Ebenso auffallend ist es aber, daß gerade nach dem Jahre 1779 in Goethes Dichtung eine Pause von vollen acht Jahren entstand. Die in diese Zeit fallenden Reisen nach der Schweiz und nach Italien konnten ihn schwerlich von der dichterischen Thätigkeit abhalten, sie hätten sogar anregender auf ihn wirken müssen. Und seine beginnenden mineralogischen und botanischen Studien waren doch auch nur ein Zeichen dafür, daß er zur Poesie den Geist nicht zu zwingen vermochte.

Jene lange Pause ist deshalb sehr bedeutsam. Was ist in dieser Zeit geschehen? Und wie läßt sich diese so lange ganz unproduktive Periode erklären?

Die Koryphäen der Goethe-Gesellschaft und Goethe-Forschung haben zwar das kleinste Stäubchen an seinem Schlafrock und die bedenklichsten Papierreste in das Gebiet ihrer Untersuchungen gezogen, aber über diese so auffällige Thatsache gehen sie stillschweigend hinweg.

Nun wohl, so ist es mir vergönnt, hier die Bedeutung jener schweigsamen Jahre festzustellen: Jener leere Zeitraum von acht Jahren umfaßt die dunkle Periode, in die offenbar schon die vertrautere Bekanntschaft mit Schiller fällt, und in der das Bündnis — obwohl Schiller erst später nach Weimar kam — schon geschlossen war. Der Zweck dieses geheimen Bündnisses war zunächst, daß Schiller die unbrauchbaren Goetheschen Entwürfe zu Iphigenie, Egmont und Tasso an sich nahm, um daraus etwas ganz neues zu gestalten, — und das ist denn auch geschehen.

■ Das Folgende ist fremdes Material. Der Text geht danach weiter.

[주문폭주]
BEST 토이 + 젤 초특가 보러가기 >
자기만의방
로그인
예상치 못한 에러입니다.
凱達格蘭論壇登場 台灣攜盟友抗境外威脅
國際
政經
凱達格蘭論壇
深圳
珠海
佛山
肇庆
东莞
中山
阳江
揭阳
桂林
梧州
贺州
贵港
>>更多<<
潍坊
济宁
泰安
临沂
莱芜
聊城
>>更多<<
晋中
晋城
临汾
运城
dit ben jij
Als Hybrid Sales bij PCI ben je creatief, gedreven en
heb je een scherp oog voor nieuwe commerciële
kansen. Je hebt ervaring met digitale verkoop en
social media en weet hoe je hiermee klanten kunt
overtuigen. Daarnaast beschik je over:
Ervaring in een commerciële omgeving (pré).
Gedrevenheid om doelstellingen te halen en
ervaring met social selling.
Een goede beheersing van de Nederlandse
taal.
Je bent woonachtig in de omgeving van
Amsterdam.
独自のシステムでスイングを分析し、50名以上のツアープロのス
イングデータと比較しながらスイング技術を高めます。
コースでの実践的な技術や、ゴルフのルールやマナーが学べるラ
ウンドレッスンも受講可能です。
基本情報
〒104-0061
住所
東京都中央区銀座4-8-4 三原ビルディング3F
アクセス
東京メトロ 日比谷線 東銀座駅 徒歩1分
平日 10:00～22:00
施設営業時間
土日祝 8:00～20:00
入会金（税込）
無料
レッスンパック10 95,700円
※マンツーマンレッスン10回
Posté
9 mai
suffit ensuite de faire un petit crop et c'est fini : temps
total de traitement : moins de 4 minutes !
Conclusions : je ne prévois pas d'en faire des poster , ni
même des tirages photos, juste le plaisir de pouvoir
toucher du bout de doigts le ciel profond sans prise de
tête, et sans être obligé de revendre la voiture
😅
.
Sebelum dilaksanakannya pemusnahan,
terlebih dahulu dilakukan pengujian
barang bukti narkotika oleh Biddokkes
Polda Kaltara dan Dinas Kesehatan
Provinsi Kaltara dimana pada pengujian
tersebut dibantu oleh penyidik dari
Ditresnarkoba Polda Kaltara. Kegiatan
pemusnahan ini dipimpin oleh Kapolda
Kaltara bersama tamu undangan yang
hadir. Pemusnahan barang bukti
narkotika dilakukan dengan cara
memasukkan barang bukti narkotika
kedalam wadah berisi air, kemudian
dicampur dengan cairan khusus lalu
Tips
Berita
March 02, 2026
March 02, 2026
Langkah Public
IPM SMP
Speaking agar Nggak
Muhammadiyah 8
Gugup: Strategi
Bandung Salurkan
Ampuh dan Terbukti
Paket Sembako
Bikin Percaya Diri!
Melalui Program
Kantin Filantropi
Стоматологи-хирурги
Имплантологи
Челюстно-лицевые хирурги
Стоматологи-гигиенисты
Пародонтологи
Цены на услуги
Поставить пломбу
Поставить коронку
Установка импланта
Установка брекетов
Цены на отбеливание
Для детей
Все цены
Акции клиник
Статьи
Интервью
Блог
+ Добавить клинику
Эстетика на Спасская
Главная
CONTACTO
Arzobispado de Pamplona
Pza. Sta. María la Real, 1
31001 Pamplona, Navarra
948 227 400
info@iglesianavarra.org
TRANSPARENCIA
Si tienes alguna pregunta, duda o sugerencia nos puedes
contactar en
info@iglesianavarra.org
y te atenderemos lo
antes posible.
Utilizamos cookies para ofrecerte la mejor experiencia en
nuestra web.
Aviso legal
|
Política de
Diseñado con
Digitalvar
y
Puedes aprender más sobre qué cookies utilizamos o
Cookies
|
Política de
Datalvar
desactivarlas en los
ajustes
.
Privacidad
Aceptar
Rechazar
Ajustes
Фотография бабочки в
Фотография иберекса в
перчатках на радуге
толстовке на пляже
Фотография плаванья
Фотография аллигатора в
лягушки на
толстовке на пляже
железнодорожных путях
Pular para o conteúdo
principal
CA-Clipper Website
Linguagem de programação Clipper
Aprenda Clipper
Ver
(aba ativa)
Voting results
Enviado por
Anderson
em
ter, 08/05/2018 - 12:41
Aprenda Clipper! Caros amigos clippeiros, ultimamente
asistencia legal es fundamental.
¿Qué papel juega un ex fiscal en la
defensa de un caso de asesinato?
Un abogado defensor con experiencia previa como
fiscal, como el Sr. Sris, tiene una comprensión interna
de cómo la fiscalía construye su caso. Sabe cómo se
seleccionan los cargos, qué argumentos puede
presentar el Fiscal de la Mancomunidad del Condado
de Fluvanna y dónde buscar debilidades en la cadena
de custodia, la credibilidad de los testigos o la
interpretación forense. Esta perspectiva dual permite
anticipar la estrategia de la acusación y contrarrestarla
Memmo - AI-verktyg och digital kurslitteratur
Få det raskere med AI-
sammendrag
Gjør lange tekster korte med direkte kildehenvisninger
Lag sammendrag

Noch im Anfang der achtziger Jahre war Schiller in den dürftigsten Lebensverhältnissen und in drückenden Nahrungssorgen. Diese Thatsachen sind so bekannt, daß darüber hier nichts weiter gesagt zu werden braucht. Als nun aber im Januar 1784 der Herzog Karl August von Weimar auf einige Zeit nach Darmstadt gekommen war, hatte Schiller dort Mittel gefunden, sich bei ihm einzuführen. Die Biographen des Dichters wissen sichs nicht zu erklären, auf welche Weise Schiller dies ermöglicht hatte. Die Sache war aber sehr einfach: Der geheime Vermittler war hier Goethe gewesen, dem daran gelegen war, Schiller nach Weimar zu fördern. Der Ausführung dieses Plans stellten sich damals noch Schwierigkeiten entgegen, weil man noch nicht wußte, in welcher Art Schiller durch eine feste Anstellung in Weimar gefesselt werden könne. Noch weiter verzögerte sich die Sache durch Schillers bald danach geschlossenes Freundschaftsbündnis mit Gottfried Körner. Das in Leipzig angebahnte Verhältnis wurde bekanntlich fester geschlossen, als Schiller bei Körner in Dresden zum Besuche war. Damals war sein »Don Carlos« schon nahezu vollendet, und er hatte sich gleichzeitig aufs eifrigste den Geschichtsstudien hingegeben, um dadurch vielleicht etwas für seine materielle Existenz zu erreichen.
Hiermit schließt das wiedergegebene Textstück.